While developing our courses, we realized the importance of the zone of proximal development (Vygotsky, 1978) in supporting our students. Learners’ experiences and backgrounds influence the learning process by bringing together the current learning situation with their individual social and historical backgrounds. Vygotsky (1978) defined the zone of proximal development (ZPD) as “the distance between the actual developmental level as determined by independent problem solving and the level of potential development as determined through problem solving under adult guidance or in collaboration with more capable peers” (p. 86). Learners move from needing constant assistance to becoming knowledgeable participants who at times may need to review previous learning. Each student has the potential to provide needed scaffolding for others in the group by becoming the knowledgeable other in appropriate situations. This shared power based on “levels of understanding” (Driscoll, 1994) allows the learners to achieve a state of intersubjectivity.
Learning is taking on a whole new dimension with distance and Web-based learning environments. Chickering and Gamson (1987) identified seven principles of good practice in undergraduate education. Others have furthered the work on these principles of good practice in adult learning (Chickering & Ehrmann, 1996; Poe & Stassen, 2002; Provost’s Task Force on Student-Centered Learning, 1997; Richard, 2003). Incorporating these principles into distance or Web-based learning is a significant challenge. In addition, adult learners are often required to master more than the coursework. They may need to become proficient in computer technology as well as the academic content of their courses. The use of Web-based technologies such as Blackboard or WebCT have made the creation of electronic courses and supplements much easier for the instructors to develop and more uniform for the students to use.

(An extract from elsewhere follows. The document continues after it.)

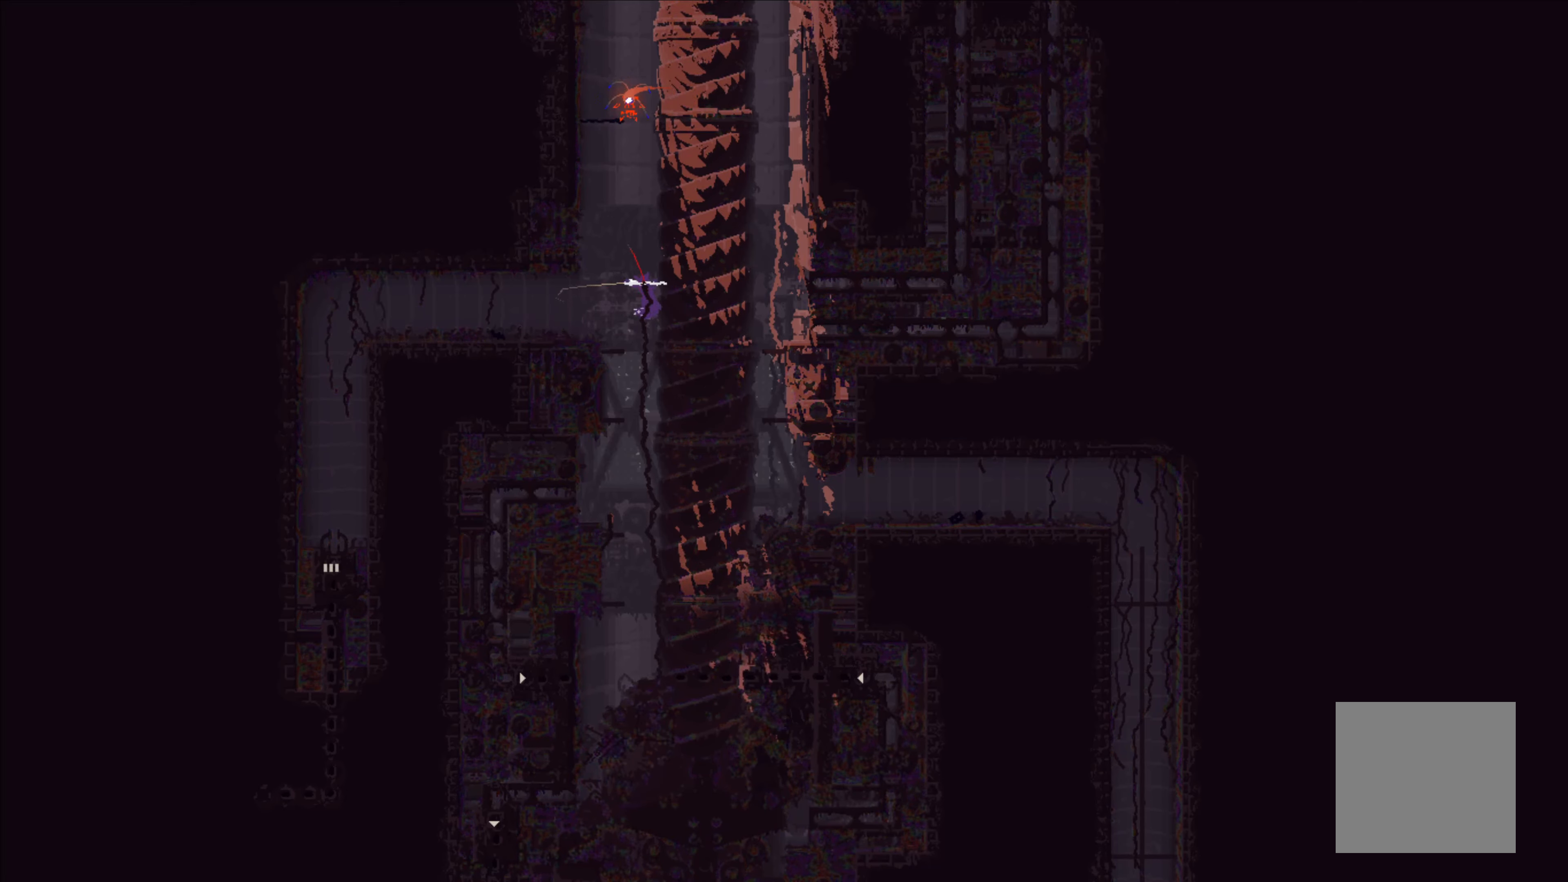
{"buttons": [], "left_stick": "center", "events": [[367, "left_stick", "center"]]}
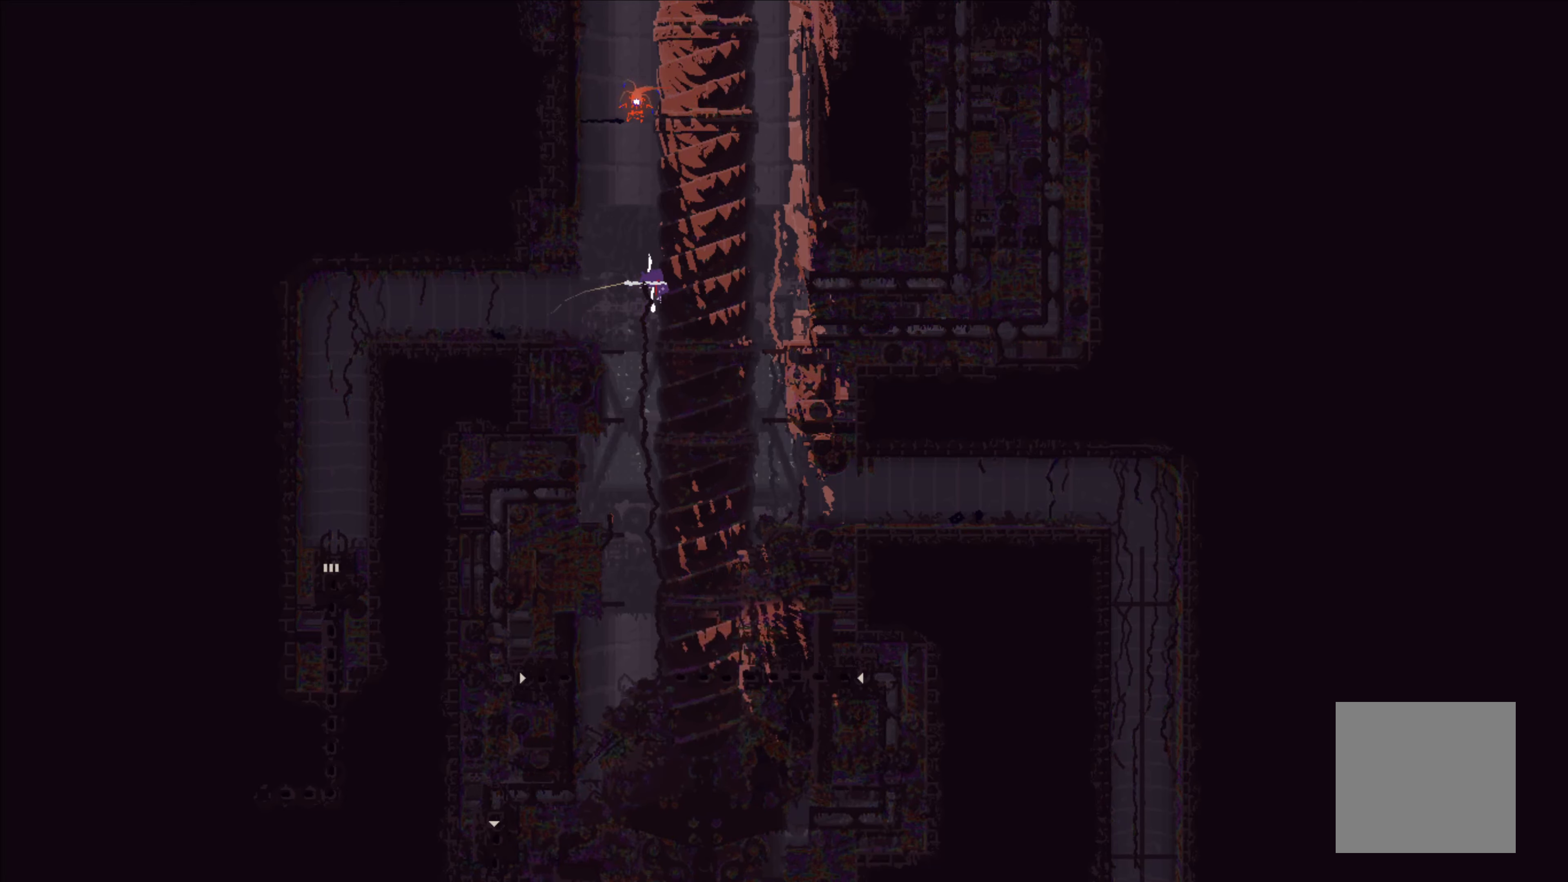
{"buttons": ["A"], "left_stick": "left", "events": [[284, "left_stick", "left"], [300, "A", "down"]]}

Constructivism has also informed the creation of electronic support (Gifford, 2003). It is with caution that we use the term “constructivism” because, as Phillips (2000) points out, the terrain of constructivism lies between the poles of social constructivism and psychological constructivism, and the “between” is a varied field of definitions. For our purposes, the term applies to knowledge that is constructed socioculturally through interactions between individuals and the world in which they live. According to Bruner (1966), constructivism involves the creation of new knowledge based on prior understanding, so there is a natural link between cultural historical and constructivist approaches to be used when creating and teaching electronic learning environments.